Would you reproduce all of the entries exactly?

# Records for the exercise:
# # # #

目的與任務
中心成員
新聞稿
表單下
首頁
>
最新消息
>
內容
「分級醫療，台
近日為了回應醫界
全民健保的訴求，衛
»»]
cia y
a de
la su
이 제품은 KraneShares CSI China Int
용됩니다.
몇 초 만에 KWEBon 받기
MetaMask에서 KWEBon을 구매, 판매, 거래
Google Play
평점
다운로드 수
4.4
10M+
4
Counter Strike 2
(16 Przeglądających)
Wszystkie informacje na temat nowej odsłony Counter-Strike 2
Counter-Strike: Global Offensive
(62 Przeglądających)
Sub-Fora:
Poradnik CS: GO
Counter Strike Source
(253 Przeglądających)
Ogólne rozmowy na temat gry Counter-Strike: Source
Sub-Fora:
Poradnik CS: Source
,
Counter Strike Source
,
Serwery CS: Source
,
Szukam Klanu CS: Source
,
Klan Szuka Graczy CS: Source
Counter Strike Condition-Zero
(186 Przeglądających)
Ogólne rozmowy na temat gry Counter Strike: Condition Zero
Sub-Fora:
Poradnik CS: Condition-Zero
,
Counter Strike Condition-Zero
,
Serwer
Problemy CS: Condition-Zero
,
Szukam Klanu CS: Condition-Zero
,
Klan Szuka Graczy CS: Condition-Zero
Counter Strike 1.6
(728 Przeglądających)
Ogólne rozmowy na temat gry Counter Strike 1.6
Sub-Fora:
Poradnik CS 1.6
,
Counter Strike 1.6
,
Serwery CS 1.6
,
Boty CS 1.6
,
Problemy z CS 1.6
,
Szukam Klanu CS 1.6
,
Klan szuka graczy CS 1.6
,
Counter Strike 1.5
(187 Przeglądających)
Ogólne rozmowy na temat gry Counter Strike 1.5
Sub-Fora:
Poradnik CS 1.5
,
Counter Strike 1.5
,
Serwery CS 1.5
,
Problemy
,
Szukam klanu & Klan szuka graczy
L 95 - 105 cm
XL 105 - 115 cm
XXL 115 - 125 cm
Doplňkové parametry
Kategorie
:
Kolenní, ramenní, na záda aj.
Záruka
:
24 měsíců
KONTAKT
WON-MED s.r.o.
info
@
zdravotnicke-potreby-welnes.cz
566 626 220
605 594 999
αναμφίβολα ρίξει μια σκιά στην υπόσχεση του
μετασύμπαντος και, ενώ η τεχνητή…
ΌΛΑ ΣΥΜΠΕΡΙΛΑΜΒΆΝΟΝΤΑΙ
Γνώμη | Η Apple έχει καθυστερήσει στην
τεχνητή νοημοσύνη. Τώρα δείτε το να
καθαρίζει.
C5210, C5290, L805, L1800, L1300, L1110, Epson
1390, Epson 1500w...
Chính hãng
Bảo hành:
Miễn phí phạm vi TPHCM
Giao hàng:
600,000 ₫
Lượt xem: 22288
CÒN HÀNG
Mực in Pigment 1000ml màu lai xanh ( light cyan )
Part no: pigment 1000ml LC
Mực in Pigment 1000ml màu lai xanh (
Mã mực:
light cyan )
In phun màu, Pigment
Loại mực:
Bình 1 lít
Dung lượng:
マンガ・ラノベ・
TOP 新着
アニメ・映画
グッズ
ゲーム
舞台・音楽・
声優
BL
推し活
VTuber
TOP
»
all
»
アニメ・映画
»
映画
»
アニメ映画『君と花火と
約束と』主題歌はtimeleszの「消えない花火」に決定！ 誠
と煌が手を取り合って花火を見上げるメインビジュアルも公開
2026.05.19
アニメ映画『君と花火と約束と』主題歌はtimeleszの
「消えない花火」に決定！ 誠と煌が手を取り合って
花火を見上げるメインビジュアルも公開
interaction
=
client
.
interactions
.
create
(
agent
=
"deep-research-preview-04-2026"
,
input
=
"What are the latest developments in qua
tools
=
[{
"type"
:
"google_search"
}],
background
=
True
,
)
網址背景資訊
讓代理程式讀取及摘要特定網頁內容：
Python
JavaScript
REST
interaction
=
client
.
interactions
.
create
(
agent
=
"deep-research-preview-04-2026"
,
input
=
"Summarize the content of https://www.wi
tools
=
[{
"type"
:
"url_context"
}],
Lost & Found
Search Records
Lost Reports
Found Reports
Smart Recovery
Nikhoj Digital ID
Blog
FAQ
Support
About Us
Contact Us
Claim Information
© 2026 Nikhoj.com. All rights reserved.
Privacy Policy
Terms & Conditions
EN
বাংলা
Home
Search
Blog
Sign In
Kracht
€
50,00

# # # #

# Result of this task:
目的與任務
中心成員
新聞稿
表單下
首頁
>
最新消息
>
內容
「分級醫療，台
近日為了回應醫界
全民健保的訴求，衛
»»]
cia y
a de
la su
이 제품은 KraneShares CSI China Int
용됩니다.
몇 초 만에 KWEBon 받기
MetaMask에서 KWEBon을 구매, 판매, 거래
Google Play
평점
다운로드 수
4.4
10M+
4
Counter Strike 2
(16 Przeglądających)
Wszystkie informacje na temat nowej odsłony Counter-Strike 2
Counter-Strike: Global Offensive
(62 Przeglądających)
Sub-Fora:
Poradnik CS: GO
Counter Strike Source
(253 Przeglądających)
Ogólne rozmowy na temat gry Counter-Strike: Source
Sub-Fora:
Poradnik CS: Source
,
Counter Strike Source
,
Serwery CS: Source
,
Szukam Klanu CS: Source
,
Klan Szuka Graczy CS: Source
Counter Strike Condition-Zero
(186 Przeglądających)
Ogólne rozmowy na temat gry Counter Strike: Condition Zero
Sub-Fora:
Poradnik CS: Condition-Zero
,
Counter Strike Condition-Zero
,
Serwer
Problemy CS: Condition-Zero
,
Szukam Klanu CS: Condition-Zero
,
Klan Szuka Graczy CS: Condition-Zero
Counter Strike 1.6
(728 Przeglądających)
Ogólne rozmowy na temat gry Counter Strike 1.6
Sub-Fora:
Poradnik CS 1.6
,
Counter Strike 1.6
,
Serwery CS 1.6
,
Boty CS 1.6
,
Problemy z CS 1.6
,
Szukam Klanu CS 1.6
,
Klan szuka graczy CS 1.6
,
Counter Strike 1.5
(187 Przeglądających)
Ogólne rozmowy na temat gry Counter Strike 1.5
Sub-Fora:
Poradnik CS 1.5
,
Counter Strike 1.5
,
Serwery CS 1.5
,
Problemy
,
Szukam klanu & Klan szuka graczy
L 95 - 105 cm
XL 105 - 115 cm
XXL 115 - 125 cm
Doplňkové parametry
Kategorie
:
Kolenní, ramenní, na záda aj.
Záruka
:
24 měsíců
KONTAKT
WON-MED s.r.o.
info
@
zdravotnicke-potreby-welnes.cz
566 626 220
605 594 999
αναμφίβολα ρίξει μια σκιά στην υπόσχεση του
μετασύμπαντος και, ενώ η τεχνητή…
ΌΛΑ ΣΥΜΠΕΡΙΛΑΜΒΆΝΟΝΤΑΙ
Γνώμη | Η Apple έχει καθυστερήσει στην
τεχνητή νοημοσύνη. Τώρα δείτε το να
καθαρίζει.
C5210, C5290, L805, L1800, L1300, L1110, Epson
1390, Epson 1500w...
Chính hãng
Bảo hành:
Miễn phí phạm vi TPHCM
Giao hàng:
600,000 ₫
Lượt xem: 22288
CÒN HÀNG
Mực in Pigment 1000ml màu lai xanh ( light cyan )
Part no: pigment 1000ml LC
Mực in Pigment 1000ml màu lai xanh (
Mã mực:
light cyan )
In phun màu, Pigment
Loại mực:
Bình 1 lít
Dung lượng:
マンガ・ラノベ・
TOP 新着
アニメ・映画
グッズ
ゲーム
舞台・音楽・
声優
BL
推し活
VTuber
TOP
»
all
»
アニメ・映画
»
映画
»
アニメ映画『君と花火と
約束と』主題歌はtimeleszの「消えない花火」に決定！ 誠
と煌が手を取り合って花火を見上げるメインビジュアルも公開
2026.05.19
アニメ映画『君と花火と約束と』主題歌はtimeleszの
「消えない花火」に決定！ 誠と煌が手を取り合って
花火を見上げるメインビジュアルも公開
interaction
=
client
.
interactions
.
create
(
agent
=
"deep-research-preview-04-2026"
,
input
=
"What are the latest developments in qua
tools
=
[{
"type"
:
"google_search"
}],
background
=
True
,
)
網址背景資訊
讓代理程式讀取及摘要特定網頁內容：
Python
JavaScript
REST
interaction
=
client
.
interactions
.
create
(
agent
=
"deep-research-preview-04-2026"
,
input
=
"Summarize the content of https://www.wi
tools
=
[{
"type"
:
"url_context"
}],
Lost & Found
Search Records
Lost Reports
Found Reports
Smart Recovery
Nikhoj Digital ID
Blog
FAQ
Support
About Us
Contact Us
Claim Information
© 2026 Nikhoj.com. All rights reserved.
Privacy Policy
Terms & Conditions
EN
বাংলা
Home
Search
Blog
Sign In
Kracht
€
50,00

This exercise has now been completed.